For fifteen summers he’d lived with a shamanic tribe on the Russian steppes, he told us. He’d studied shamans as they talked their dead down.
‘Talking down,’ I said. ‘What does that mean?’ Death for me had been all about going up there, the transcendent sucking up into the air, into the arms of Jesus. I thought again of the impossibility of that body-weight of my father’s going up there, going up anywhere. Even in the blood-red plastic cremation jar his ashes had been a ton weight.

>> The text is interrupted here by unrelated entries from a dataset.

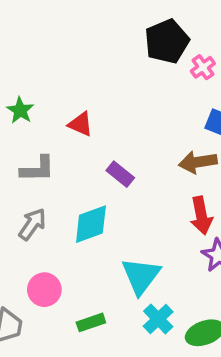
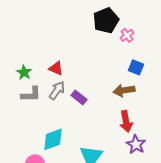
green star: (20, 110) -> (24, 72), moved
gray arrow: (32, 224) -> (57, 90), moved
cyan diamond: (91, 224) -> (53, 139), moved

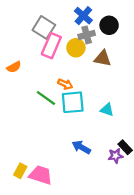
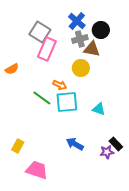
yellow circle: (76, 48) -> (81, 68), moved
brown triangle: (103, 58) -> (92, 49), moved
yellow rectangle: (20, 171) -> (18, 146), moved

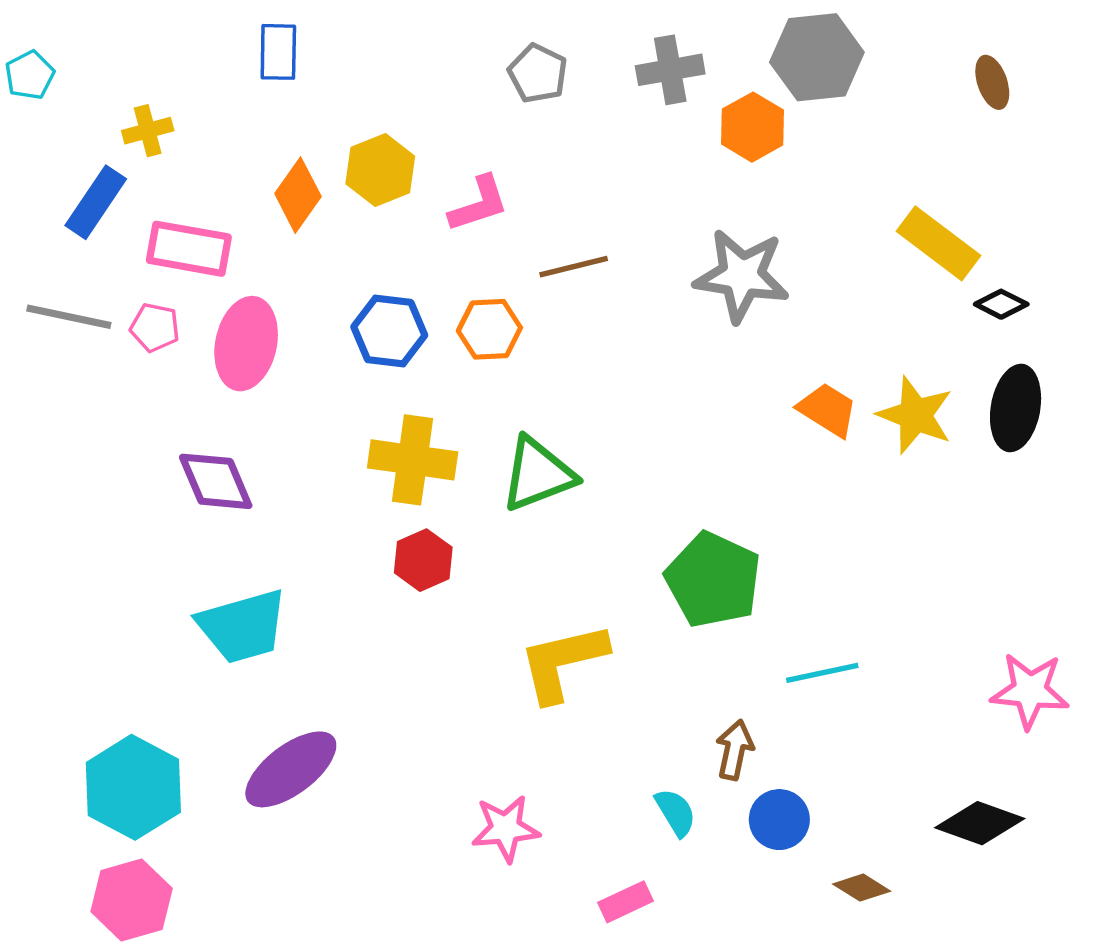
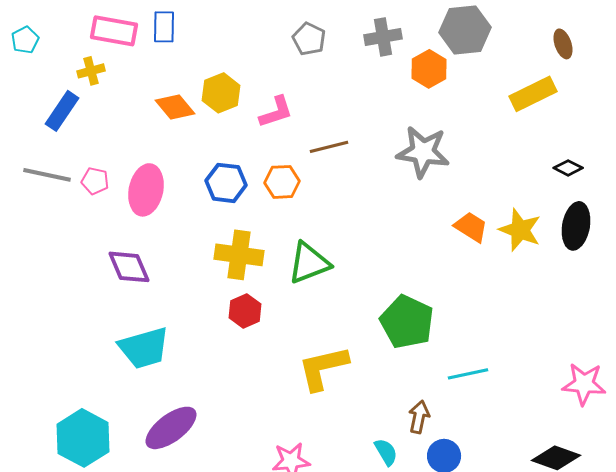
orange diamond: (298, 195) -> (175, 107), turned -75
yellow rectangle: (939, 243) -> (533, 94), moved, turned -63
pink rectangle: (189, 249) -> (114, 31), moved

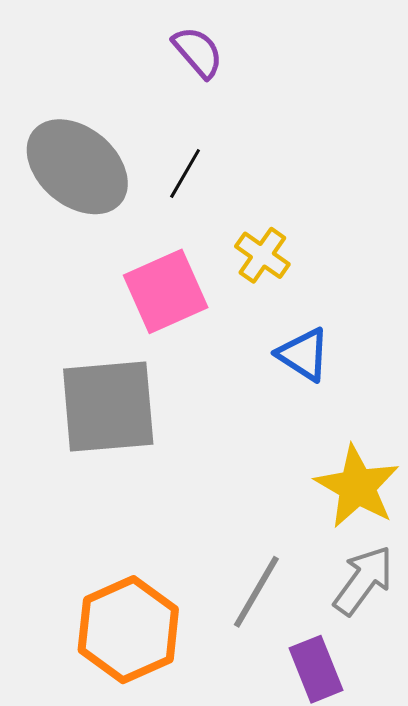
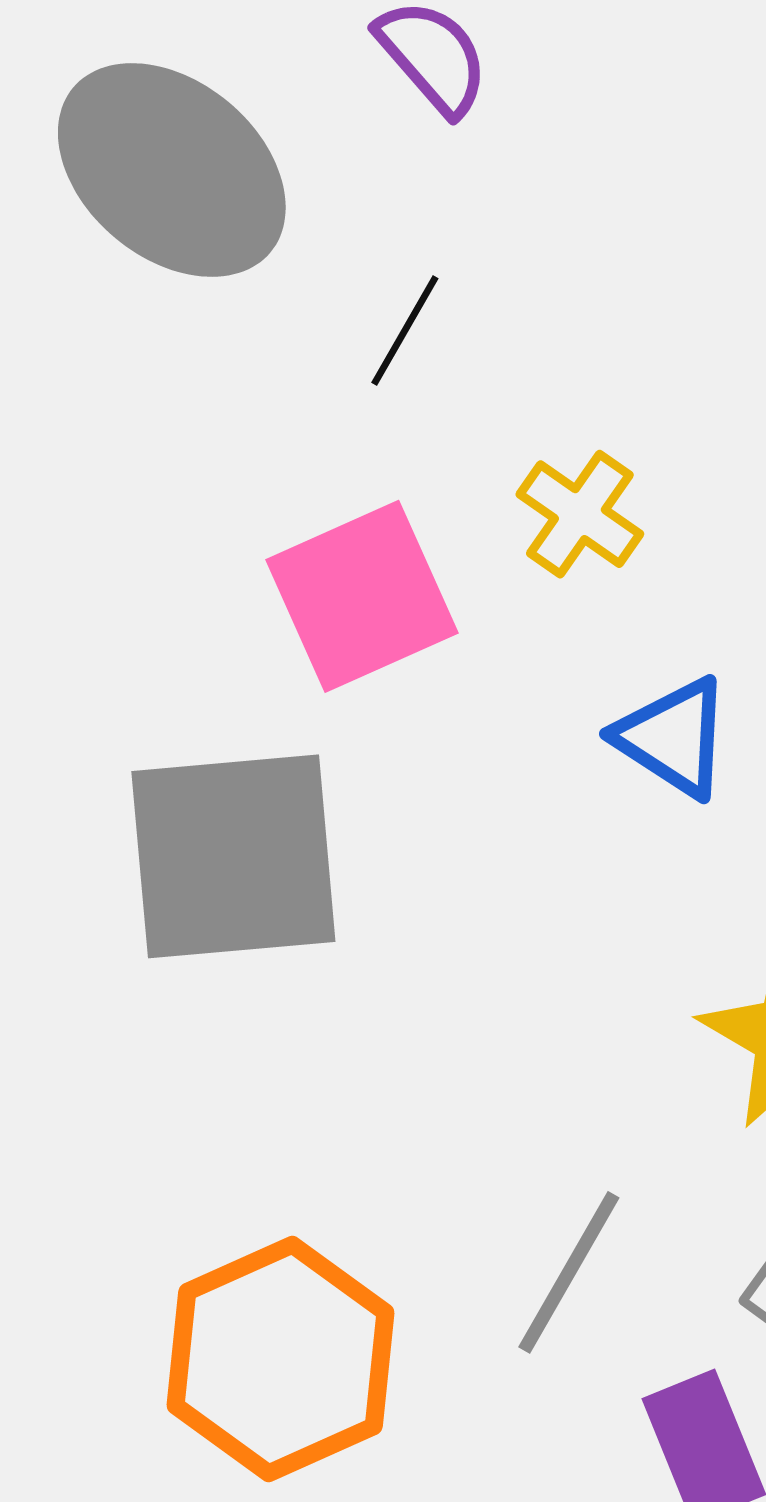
gray ellipse: (77, 167) -> (172, 170), moved

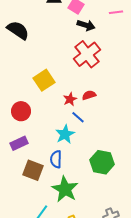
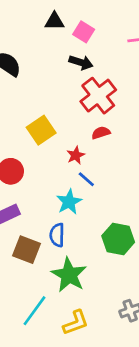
black arrow: (86, 25) -> (81, 62), moved
red semicircle: (89, 95) -> (101, 133), moved

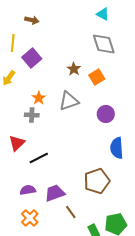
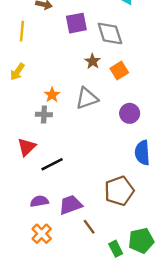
gray diamond: (104, 44) -> (110, 34), moved
purple square: (32, 58) -> (76, 23), moved, turned 30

The shaman expert told us that the bereaved Sora used the shaman as an intermediary to persuade the dead person to go down into the next world.
‘Like laying a ghost?’ I asked.
‘Something like that,’ he said. ‘Though it works both ways for them. The dead and the living both have to convince the other to let them go. It takes a long time.’
Until the relatives had talked down the dead person, he told us, their spirit would be hanging around the village doing bad things, provoking, making people sick, causing the crops to fail. They had to be talked down and into the ground.
In that moment I saw my huge father up on a cliff ledge somewhere, slightly drunk, swaying close to the edge, holding forth, and my siblings and me talking him down. Or trying to. Hadn’t we done that? I asked myself. Isn’t that what we’d done out there at the Mill with the Bergman and the cricket?
But I hadn’t even started. My father was still roaming. Still talking. There were swarms of wasps, acts of provocation. It would get worse. Someone was going to have to talk him down.